According to the plaintiff, the original email to which both of the
emails refers was not produced, nor was the attachment to which both
emails referred. Defendant offered no explanation for why neither the
original email nor the attachment was produced. Defendant did not state
that the original email was withheld as privileged, and it is not
apparent how the attachment—the plaintiff's EEOC claim—would be
privileged.
Plaintiff
showed by her Exhibit 3 that the defendant failed to produce a series
of responsive emails between her and Elizabeth Calloway from September 6
and 12, 2012.
Plaintiff's
Exhibit 4 is a May 15, 2014 email from counsel for the defendant. In
she states that the EEOC's Keith Hill sent the EEOC charge, dated
October 18, 2012, to Loomis' Houston office. The charge was apparently
also sent to the Baton Rouge office where it was received on October 22
and then emailed to the Houston office. But this is inconsistent with
the emails from October 12 (Exhibit 2) and with the plaintiff's Exhibit
6. Exhibit 6, a letter to the plaintiff from the EEOC dated October 5,
2012, states, in relevant part: “Because the document that you submitted
to us constitutes a charge of discrimination, we have complied with the
law and notified the employer that you filed a charge.”
*2
Collectively, the plaintiff's exhibits show that the defendant failed
to produce documents it should have produced, and did not offer any
convincing explanation for this failure. The email which began the
October 12 email thread is particularly important since it strongly
suggests that by at least the day before the defendant knew the
plaintiff had filed an EEOC charge, even if it did not receive the
finalized Charge of Discrimination until some time later.
In these circumstances, the plaintiff is entitled to relief, as set out below.
Plaintiff's
argument concerning the spoilation of the surveillance video is
unconvincing.
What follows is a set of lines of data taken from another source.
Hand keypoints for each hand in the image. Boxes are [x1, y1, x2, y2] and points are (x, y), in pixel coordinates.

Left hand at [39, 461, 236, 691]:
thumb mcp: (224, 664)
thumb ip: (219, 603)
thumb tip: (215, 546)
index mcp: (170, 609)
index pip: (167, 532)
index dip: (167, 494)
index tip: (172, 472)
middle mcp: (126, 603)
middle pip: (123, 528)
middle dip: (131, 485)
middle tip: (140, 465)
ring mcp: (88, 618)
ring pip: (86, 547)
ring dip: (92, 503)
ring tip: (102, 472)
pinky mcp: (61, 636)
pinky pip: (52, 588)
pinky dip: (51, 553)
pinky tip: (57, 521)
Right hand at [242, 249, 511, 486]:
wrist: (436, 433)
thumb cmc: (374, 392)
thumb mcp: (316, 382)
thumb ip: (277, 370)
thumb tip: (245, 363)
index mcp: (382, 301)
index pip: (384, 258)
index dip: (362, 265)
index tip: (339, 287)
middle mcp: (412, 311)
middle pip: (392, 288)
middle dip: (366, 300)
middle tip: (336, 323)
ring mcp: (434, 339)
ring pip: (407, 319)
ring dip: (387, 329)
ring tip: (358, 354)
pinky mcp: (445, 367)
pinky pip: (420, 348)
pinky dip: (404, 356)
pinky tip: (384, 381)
Plaintiff failed to show that Loomis intentionally
destroyed the surveillance video or that there is any other basis to
impose an adverse inference arising from the defendant's failure to
produce the surveillance video.
Accordingly, the plaintiff's Expedited 2nd Motion to Compel Production of Documents is granted in part.
IT
ORDERED that, within ten days, the defendant shall file a statement of
(1) the protocol(s) or search methodology it used to locate
electronically stored information (“ESI”), particularly emails, (2) who
created the protocol/search methodology, (3) who conducted the search,
(4) who, if anyone, supervised the search, and (5) what, if any, steps
were taken to insure that the search resulted in identification of all
relevant ESI.
IT
IS FURTHER ORDERED that, as to the original email that started the
October 12, 2012 email thread, within 10 days, the defendant shall
produce the original email, and all other emails which followed it in
the same thread, and all attachments to which any such email referred.
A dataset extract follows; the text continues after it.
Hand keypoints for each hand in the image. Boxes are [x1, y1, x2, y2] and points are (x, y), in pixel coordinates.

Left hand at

If the defendant fails to do so, then the defendant shall produce an
affidavit or declaration under oath, made by a corporate representative,
describing all efforts to do so and explaining why the original email
and/or attachment(s) cannot be produced.
Defendant's
failure to comply with this Order may result in sanctions as permitted
by Rule 37(b)(2)(A), including a finding regarding when the defendant
had actual knowledge that the plaintiff filed a charge of discrimination
with the EEOC.
Footnotes
Record document number 42. Plaintiff filed a reply memorandum. Record document number 45.